## What the task requires
Exact copy, no pictures: restate each entry below word for word.

## Page images and extracted text
■ ■ ■ ■ ■ ■ ■

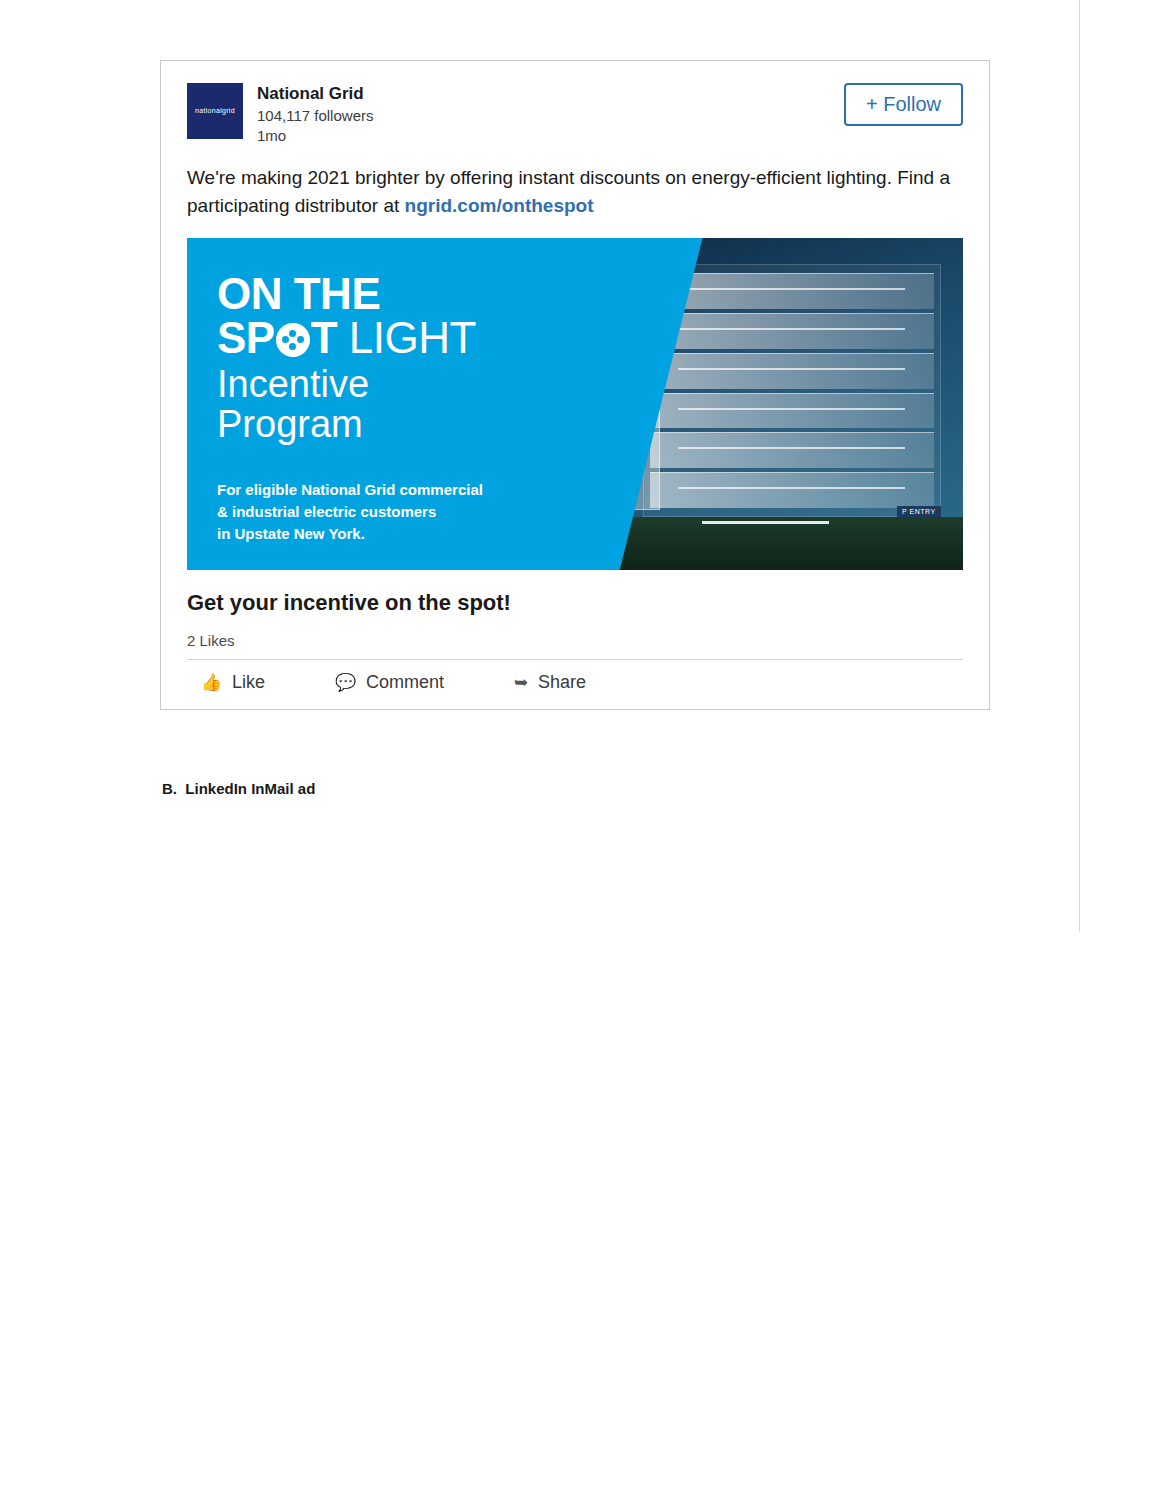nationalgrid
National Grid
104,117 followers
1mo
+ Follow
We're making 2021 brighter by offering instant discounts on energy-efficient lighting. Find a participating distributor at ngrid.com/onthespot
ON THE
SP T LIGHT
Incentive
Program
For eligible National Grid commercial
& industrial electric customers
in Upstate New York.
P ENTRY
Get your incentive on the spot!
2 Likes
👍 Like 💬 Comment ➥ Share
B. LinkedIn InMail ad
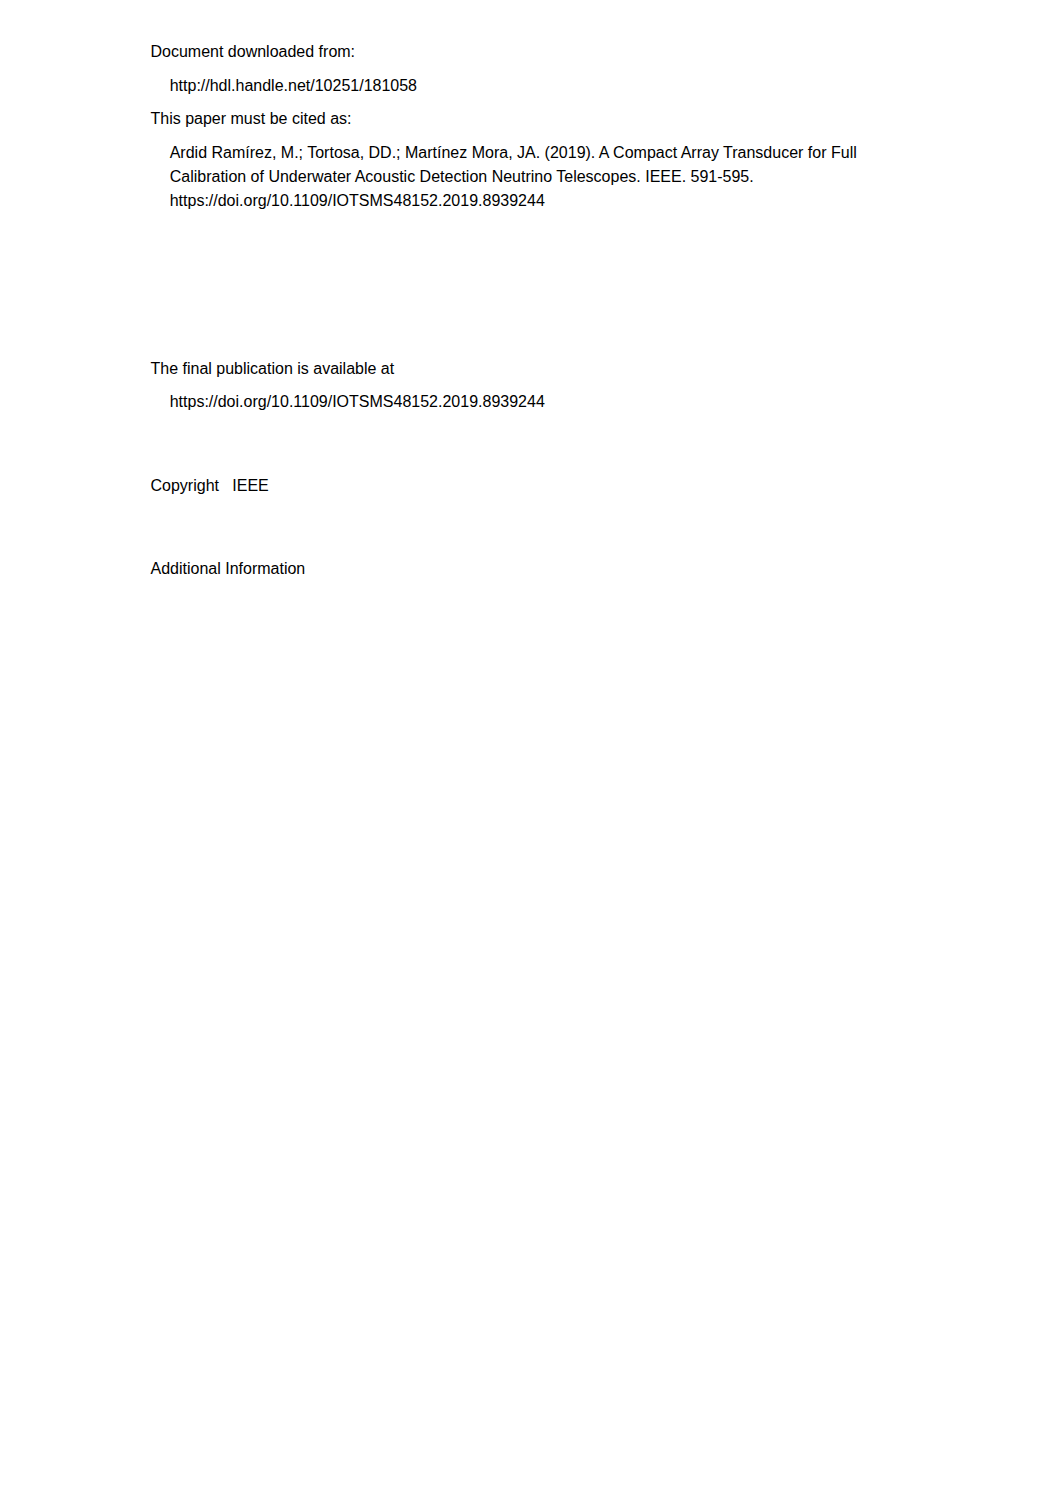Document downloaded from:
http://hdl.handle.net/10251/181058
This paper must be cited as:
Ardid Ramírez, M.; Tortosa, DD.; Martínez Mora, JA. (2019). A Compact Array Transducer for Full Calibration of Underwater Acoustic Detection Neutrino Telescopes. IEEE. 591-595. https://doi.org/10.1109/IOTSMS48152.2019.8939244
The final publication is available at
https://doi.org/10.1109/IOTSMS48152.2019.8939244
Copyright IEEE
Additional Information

■ ■ ■ ■ ■ ■ ■

## Written response
nationalgrid
National Grid
104,117 followers
1mo
+ Follow
We're making 2021 brighter by offering instant discounts on energy-efficient lighting. Find a participating distributor at ngrid.com/onthespot
ON THE
SP T LIGHT
Incentive
Program
For eligible National Grid commercial
& industrial electric customers
in Upstate New York.
P ENTRY
Get your incentive on the spot!
2 Likes
👍 Like 💬 Comment ➥ Share
B. LinkedIn InMail ad
Document downloaded from:
http://hdl.handle.net/10251/181058
This paper must be cited as:
Ardid Ramírez, M.; Tortosa, DD.; Martínez Mora, JA. (2019). A Compact Array Transducer for Full Calibration of Underwater Acoustic Detection Neutrino Telescopes. IEEE. 591-595. https://doi.org/10.1109/IOTSMS48152.2019.8939244
The final publication is available at
https://doi.org/10.1109/IOTSMS48152.2019.8939244
Copyright IEEE
Additional Information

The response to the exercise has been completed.